Liliane Stewart est décédée lundi à l'âge de 85 ans. Elle et son mari David auront eu une influence déterminante dans le développement de la vie sociale et culturelle au pays à un moment particulier de l'évolution du Québec. C'était au début des années 1970, David M. Stewart voyait comment le fossé se creusait entre les anglophones et les francophones qui cherchaient à faire leur place dans la vie économique et sociale.

Son épouse et lui ne voulaient pas assister à la balkanisation du Québec: ils cherchaient à abattre la frontière invisible du boulevard Saint-Laurent, qui concentrait les francophones à l'Est et les anglophones à l'Ouest, chacun évoluant dans des institutions étanches aux uns et aux autres.

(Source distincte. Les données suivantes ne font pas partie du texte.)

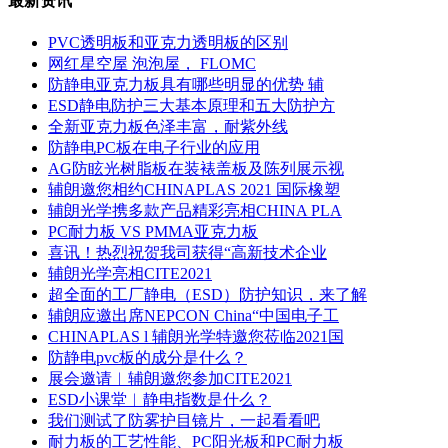
最新资讯
PVC透明板和亚克力透明板的区别
网红星空屋 泡泡屋， FLOMC
防静电亚克力板具有哪些明显的优势 辅
ESD静电防护三大基本原理和五大防护方
全新亚克力板色泽丰富，耐紫外线
防静电PC板在电子行业的应用
AG防眩光树脂板在装裱盖板及陈列展示视
辅朗邀您相约CHINAPLAS 2021 国际橡塑
辅朗光学携多款产品精彩亮相CHINA PLA
PC耐力板 VS PMMA亚克力板
喜讯！热烈祝贺我司获得“高新技术企业
辅朗光学亮相CITE2021
超全面的工厂静电（ESD）防护知识，来了解
辅朗应邀出席NEPCON China“中国电子工
CHINAPLAS l 辅朗光学特邀您莅临2021国
防静电pvc板的成分是什么？
展会邀请︱辅朗邀您参加CITE2021
ESD小课堂︱静电指数是什么？
我们测试了防雾护目镜片，一起看看吧
耐力板的工艺性能、PC阳光板和PC耐力板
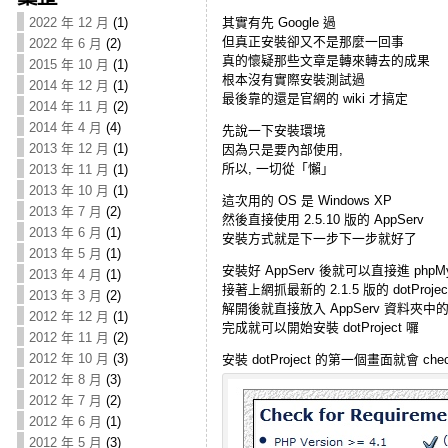
2022 年 12 月
(1)
其實有先 Google 過
但真正安裝卻又不是那麼一回事
2022 年 6 月
(2)
真的懷疑那些文章是轉來轉去的成果
2015 年 10 月
(1)
根本沒有實際安裝測試過
2014 年 12 月
(1)
最後靠的還是官網的 wiki 才搞定
2014 年 11 月
(2)
2014 年 4 月
(4)
先說一下安裝環境
2013 年 12 月
(1)
因為只是要內部使用,
所以, 一切從「懶」
2013 年 11 月
(1)
2013 年 10 月
(1)
這次用的 OS 是 Windows XP
2013 年 7 月
(2)
然後直接使用 2.5.10 版的 AppServ
2013 年 6 月
(1)
安裝方式就是下一步下一步就好了
2013 年 5 月
(1)
安裝好 AppServ 後就可以直接進 phpMy
2013 年 4 月
(1)
接著上網抓最新的 2.1.5 版的 dotProjec
2013 年 3 月
(2)
解開後就直接放入 AppServ 資料夾中的
2012 年 12 月
(1)
完成就可以開始安裝 dotProject 囉
2012 年 11 月
(2)
2012 年 10 月
(3)
安裝 dotProject 的第一個畫面就會 ch
2012 年 8 月
(3)
2012 年 7 月
(2)
2012 年 6 月
(1)
2012 年 5 月
(3)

Passionnés d'histoire militaire et sociale, ils ont souhaité que les musées qui leur étaient consacrés ouvrent leurs fenêtres et accueillent une vision plus large que celle du retranchement. M. Stewart passa ainsi, en 1972, le flambeau de la présidence du Quebec Museum Society à un francophone pour que cette association assume son identité de Société des musées québécois. Il s'assura que le Musée McCord d'histoire canadienne reflète les apports des deux communautés qui ont bâti Montréal.

Ils se sont portés acquéreur du Manoir de Jacques Cartier à Saint-Malo en France, qui servait alors de «hangar à patates», l'ont restauré et transformé en site patrimonial finalement reconnu par le gouvernement français et ouvert aux visiteurs.

Bâtisseurs de collections, rénovateurs de musées, transformateurs de l'ancien musée de l'Île-Sainte-Hélène qui porte maintenant leur nom, David et Liliane Stewart croyaient fermement que les deux principales communautés du pays et les autochtones pouvaient cohabiter harmonieusement dans des institutions communes.

En 1973, ils ont mis tout le produit de la vente des actifs de la Macdonald Tobacco, une compagnie de tabac fondée à Montréal en 1858 par William C. Macdonald, grand-père de David M. Stewart, et établie dans Hochelaga, dans une fondation qui devait servir à soutenir leurs initiatives philanthropiques.

L'un de leurs premiers projets a été de fonder le Musée des arts décoratifs au Château Dufresne, l'ancienne résidence des frères Dufresne (dans Maisonneuve) laissée à l'abandon et squattée depuis 15 ans. Leur objectif: revaloriser le patrimoine de ce quartier populaire de Montréal et y établir un pôle de la vie culturelle.

Le mécénat s'ancre dans un milieu qu'il peut contribuer à transformer profondément pour servir des objectifs humanistes qui auront aussi pour effet de rapprocher les communautés, leur faciliter l'appréciation de leur histoire réciproque et leur faire concevoir des objectifs communs.

En ce sens, Liliane Stewart, qui présida la fondation Macdonald Stewart pendant 30 ans (depuis 1984), aura profondément marqué la cohésion sociale et culturelle de Montréal en exorcisant les préjugés linguistiques tenaces. Établissant de nouveaux objectifs d'excellence, elle a ouvert le champ du design contemporain. La collection qu'elle a contribué à assembler est la plus importante en Amérique du Nord avec celle du MOMA à New York.

Mme Stewart n'était pas figée dans un passé vermoulu. Elle était visionnaire et elle a voulu ancrer la permanence de son éthique au musée des beaux-arts de Montréal, une institution dynamique, renouvelée et dirigée, comme elle, par une femme qui possède toutes les qualités d'une véritable chef d'entreprise.

On lui doit d'avoir ouvert les portes de plusieurs institutions culturelles à ce qui fait la force de Montréal, et du Québec en particulier, où francos et anglos peuvent joindre leur dynamisme et leur créativité dans le respect du caractère propre à chacun, afin de mieux aller au-delà, et de pouvoir faire notre marque à l'étranger.